* What to produce *
Retype the records below so that each one matches exactly.

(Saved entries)

____________

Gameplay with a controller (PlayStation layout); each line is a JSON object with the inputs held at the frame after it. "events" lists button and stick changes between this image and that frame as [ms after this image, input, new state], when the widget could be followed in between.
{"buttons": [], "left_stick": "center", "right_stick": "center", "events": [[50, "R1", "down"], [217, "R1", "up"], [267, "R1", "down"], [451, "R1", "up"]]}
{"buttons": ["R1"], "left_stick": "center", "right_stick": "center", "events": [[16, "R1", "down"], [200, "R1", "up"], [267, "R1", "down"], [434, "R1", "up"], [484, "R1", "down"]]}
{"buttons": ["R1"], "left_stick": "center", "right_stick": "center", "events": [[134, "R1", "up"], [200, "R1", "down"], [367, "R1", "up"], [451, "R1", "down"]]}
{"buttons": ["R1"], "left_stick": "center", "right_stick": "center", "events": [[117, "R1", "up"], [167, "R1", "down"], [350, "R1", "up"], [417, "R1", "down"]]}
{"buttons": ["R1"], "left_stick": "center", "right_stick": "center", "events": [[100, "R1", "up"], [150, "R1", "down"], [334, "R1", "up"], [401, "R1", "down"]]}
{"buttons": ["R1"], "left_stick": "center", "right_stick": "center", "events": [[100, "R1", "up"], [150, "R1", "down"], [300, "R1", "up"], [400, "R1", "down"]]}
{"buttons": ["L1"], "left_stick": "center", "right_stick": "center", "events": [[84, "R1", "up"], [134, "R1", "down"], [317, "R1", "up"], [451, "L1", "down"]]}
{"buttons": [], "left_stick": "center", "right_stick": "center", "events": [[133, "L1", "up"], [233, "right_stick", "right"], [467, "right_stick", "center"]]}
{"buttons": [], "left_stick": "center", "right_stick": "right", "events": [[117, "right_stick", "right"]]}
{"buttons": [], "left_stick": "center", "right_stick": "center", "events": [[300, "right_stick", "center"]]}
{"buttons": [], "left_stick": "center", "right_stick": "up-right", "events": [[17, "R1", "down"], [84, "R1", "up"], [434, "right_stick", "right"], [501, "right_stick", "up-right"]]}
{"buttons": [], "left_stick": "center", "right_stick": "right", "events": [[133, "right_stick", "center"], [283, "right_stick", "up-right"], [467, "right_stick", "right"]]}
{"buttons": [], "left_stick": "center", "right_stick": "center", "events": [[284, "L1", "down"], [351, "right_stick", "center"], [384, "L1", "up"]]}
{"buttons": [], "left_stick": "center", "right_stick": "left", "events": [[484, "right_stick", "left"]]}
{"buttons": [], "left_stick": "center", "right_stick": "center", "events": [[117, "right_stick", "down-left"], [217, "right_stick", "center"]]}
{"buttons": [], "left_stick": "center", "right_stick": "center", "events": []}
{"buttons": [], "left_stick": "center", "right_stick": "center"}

____________

* Solution for this problem *
Gameplay with a controller (PlayStation layout); each line is a JSON object with the inputs held at the frame after it. "events" lists button and stick changes between this image and that frame as [ms after this image, input, new state], when the widget could be followed in between.
{"buttons": [], "left_stick": "center", "right_stick": "center", "events": [[50, "R1", "down"], [217, "R1", "up"], [267, "R1", "down"], [451, "R1", "up"]]}
{"buttons": ["R1"], "left_stick": "center", "right_stick": "center", "events": [[16, "R1", "down"], [200, "R1", "up"], [267, "R1", "down"], [434, "R1", "up"], [484, "R1", "down"]]}
{"buttons": ["R1"], "left_stick": "center", "right_stick": "center", "events": [[134, "R1", "up"], [200, "R1", "down"], [367, "R1", "up"], [451, "R1", "down"]]}
{"buttons": ["R1"], "left_stick": "center", "right_stick": "center", "events": [[117, "R1", "up"], [167, "R1", "down"], [350, "R1", "up"], [417, "R1", "down"]]}
{"buttons": ["R1"], "left_stick": "center", "right_stick": "center", "events": [[100, "R1", "up"], [150, "R1", "down"], [334, "R1", "up"], [401, "R1", "down"]]}
{"buttons": ["R1"], "left_stick": "center", "right_stick": "center", "events": [[100, "R1", "up"], [150, "R1", "down"], [300, "R1", "up"], [400, "R1", "down"]]}
{"buttons": ["L1"], "left_stick": "center", "right_stick": "center", "events": [[84, "R1", "up"], [134, "R1", "down"], [317, "R1", "up"], [451, "L1", "down"]]}
{"buttons": [], "left_stick": "center", "right_stick": "center", "events": [[133, "L1", "up"], [233, "right_stick", "right"], [467, "right_stick", "center"]]}
{"buttons": [], "left_stick": "center", "right_stick": "right", "events": [[117, "right_stick", "right"]]}
{"buttons": [], "left_stick": "center", "right_stick": "center", "events": [[300, "right_stick", "center"]]}
{"buttons": [], "left_stick": "center", "right_stick": "up-right", "events": [[17, "R1", "down"], [84, "R1", "up"], [434, "right_stick", "right"], [501, "right_stick", "up-right"]]}
{"buttons": [], "left_stick": "center", "right_stick": "right", "events": [[133, "right_stick", "center"], [283, "right_stick", "up-right"], [467, "right_stick", "right"]]}
{"buttons": [], "left_stick": "center", "right_stick": "center", "events": [[284, "L1", "down"], [351, "right_stick", "center"], [384, "L1", "up"]]}
{"buttons": [], "left_stick": "center", "right_stick": "left", "events": [[484, "right_stick", "left"]]}
{"buttons": [], "left_stick": "center", "right_stick": "center", "events": [[117, "right_stick", "down-left"], [217, "right_stick", "center"]]}
{"buttons": [], "left_stick": "center", "right_stick": "center", "events": []}
{"buttons": [], "left_stick": "center", "right_stick": "center"}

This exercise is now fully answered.